— YOUR ASSIGNMENT —
When you return the data, keep every line exactly as it is and leave out the pictures.

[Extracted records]
>>>>>

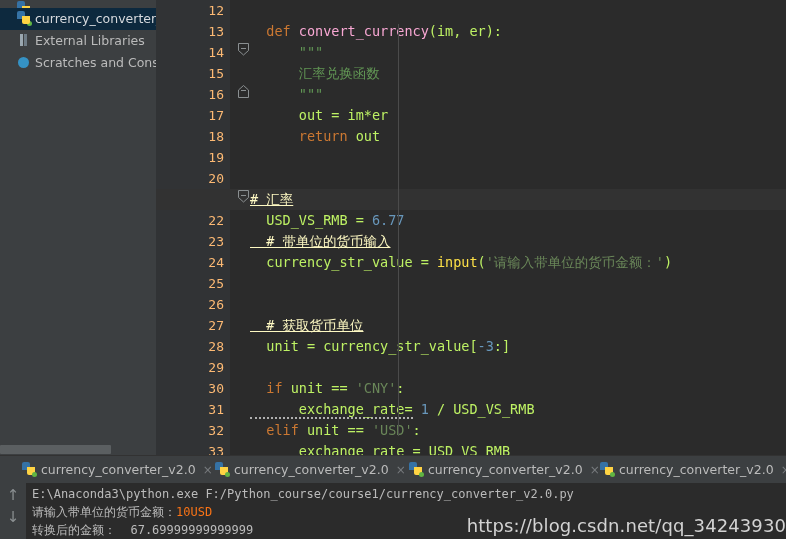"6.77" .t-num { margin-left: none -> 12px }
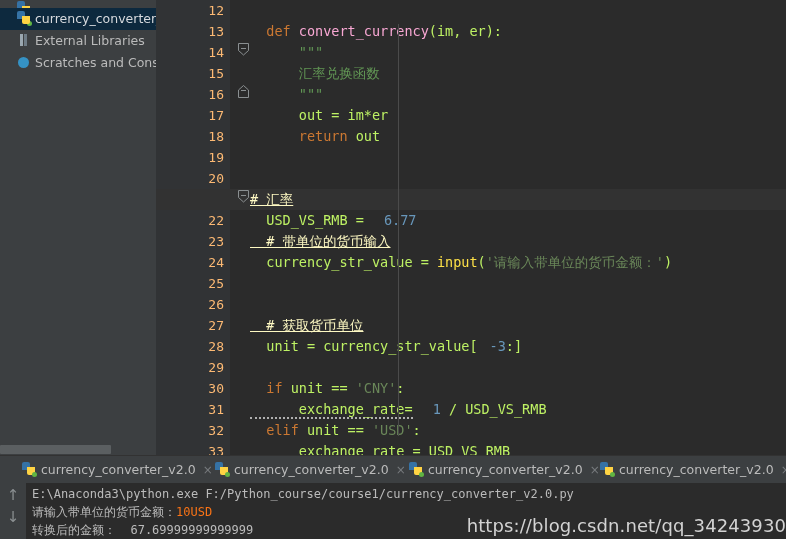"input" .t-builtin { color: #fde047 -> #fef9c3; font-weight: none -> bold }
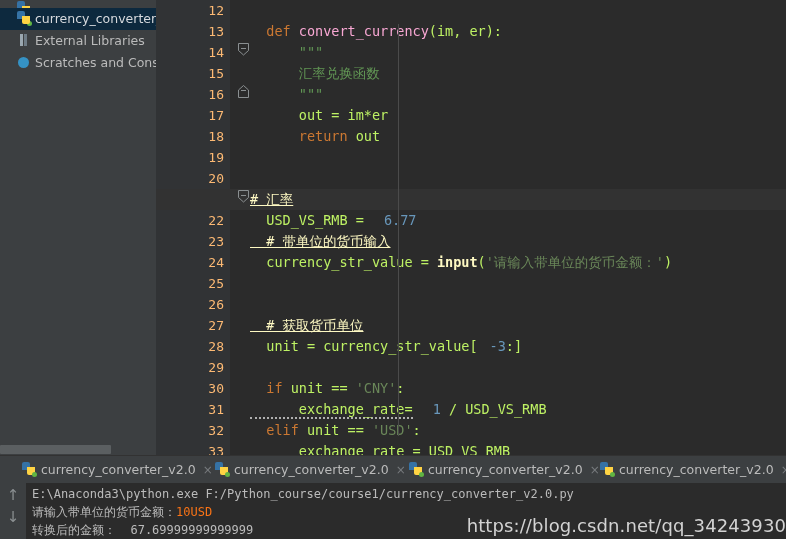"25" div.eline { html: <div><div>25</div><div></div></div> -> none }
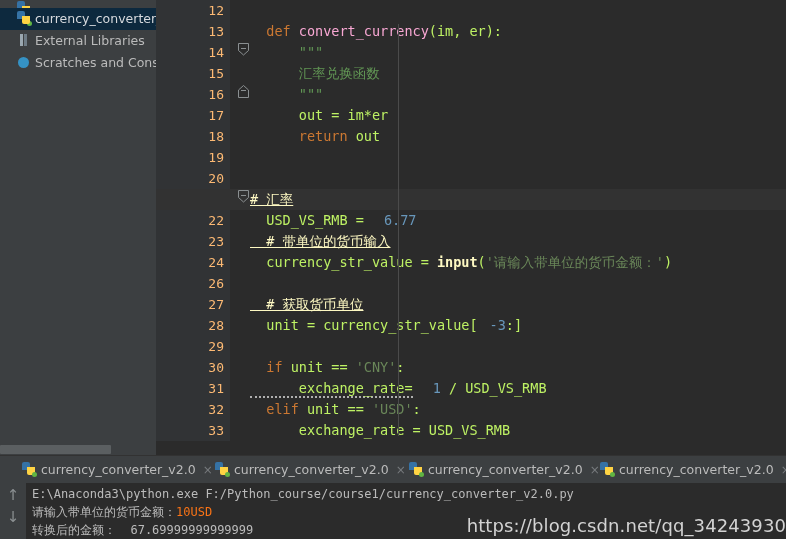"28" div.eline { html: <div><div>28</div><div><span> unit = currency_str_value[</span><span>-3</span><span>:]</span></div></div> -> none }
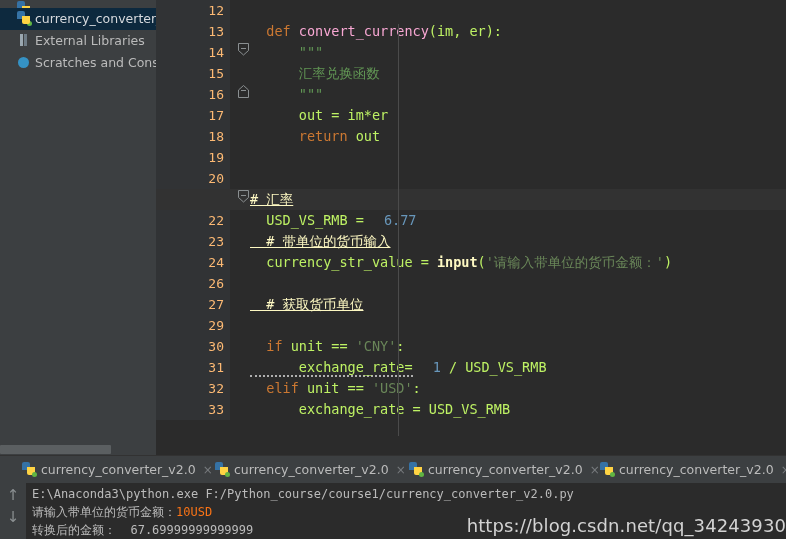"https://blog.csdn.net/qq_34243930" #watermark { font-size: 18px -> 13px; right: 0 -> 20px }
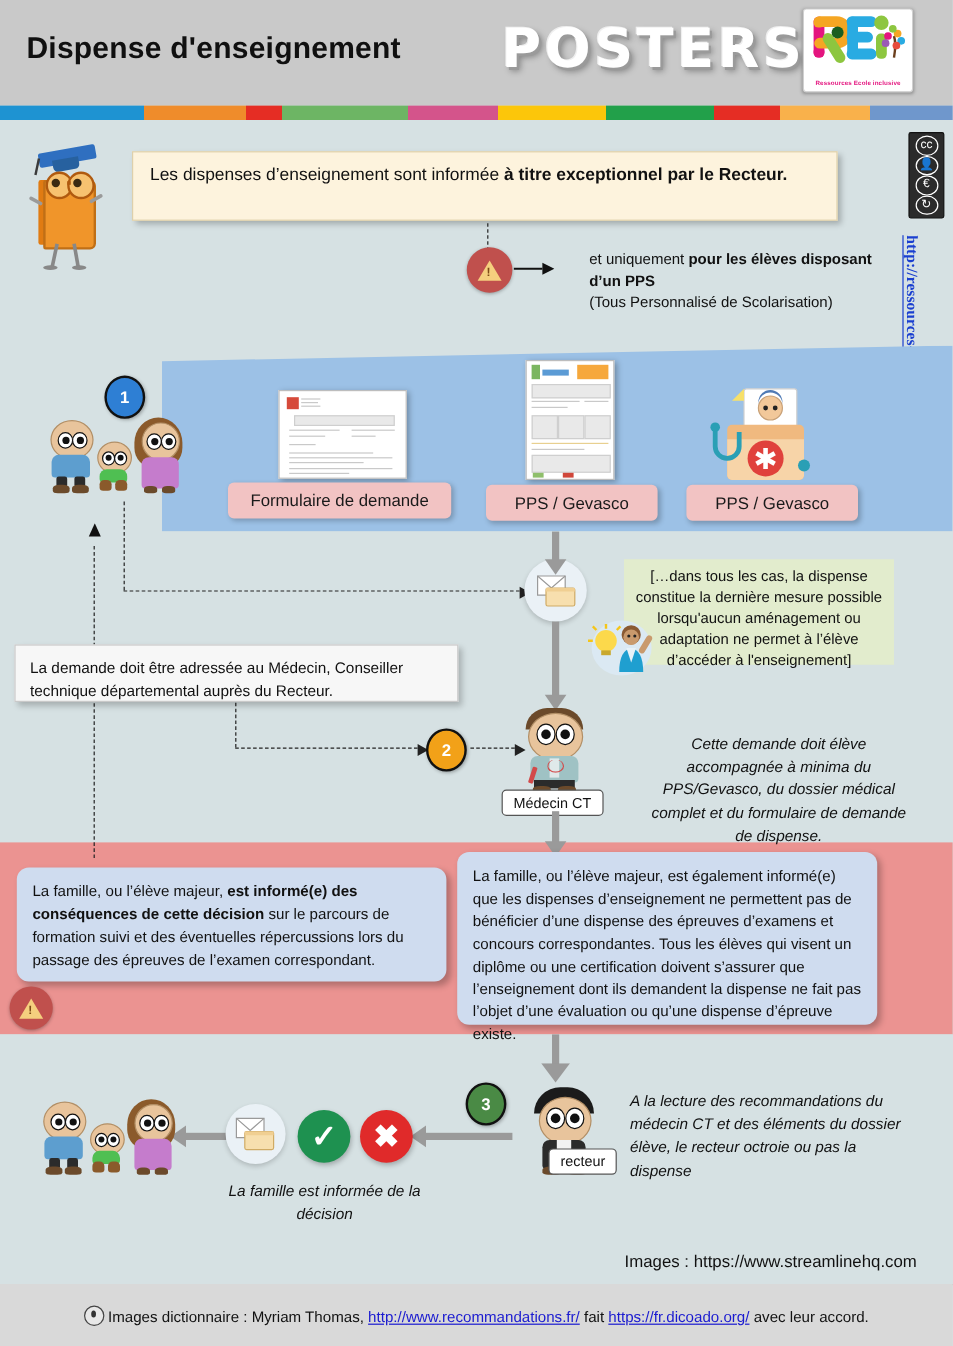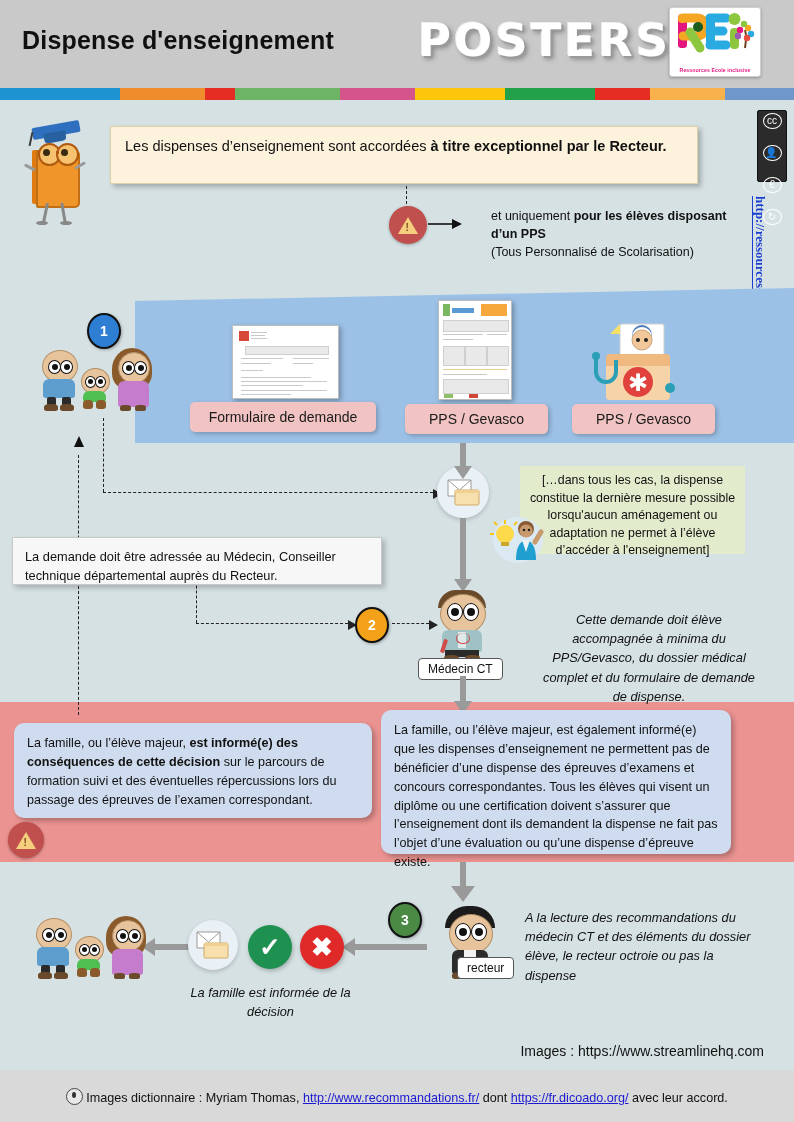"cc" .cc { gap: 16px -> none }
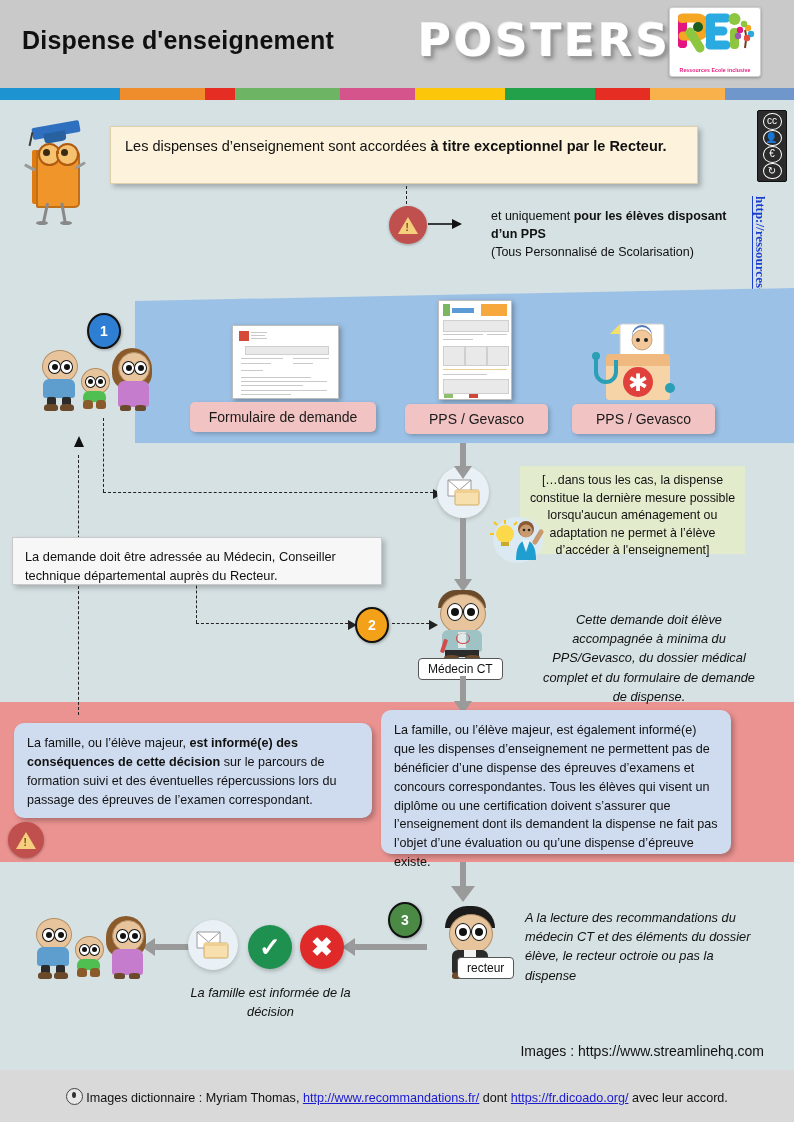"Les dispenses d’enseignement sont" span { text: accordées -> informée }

<<<<<

— RESULT —
"6.77" .t-num { margin-left: none -> 12px }
"input" .t-builtin { color: #fde047 -> #fef9c3; font-weight: none -> bold }
"25" div.eline { html: <div><div>25</div><div></div></div> -> none }
"28" div.eline { html: <div><div>28</div><div><span> unit = currency_str_value[</span><span>-3</span><span>:]</span></div></div> -> none }
"https://blog.csdn.net/qq_34243930" #watermark { font-size: 18px -> 13px; right: 0 -> 20px }
"cc" .cc { gap: 16px -> none }
"Les dispenses d’enseignement sont" span { text: accordées -> informée }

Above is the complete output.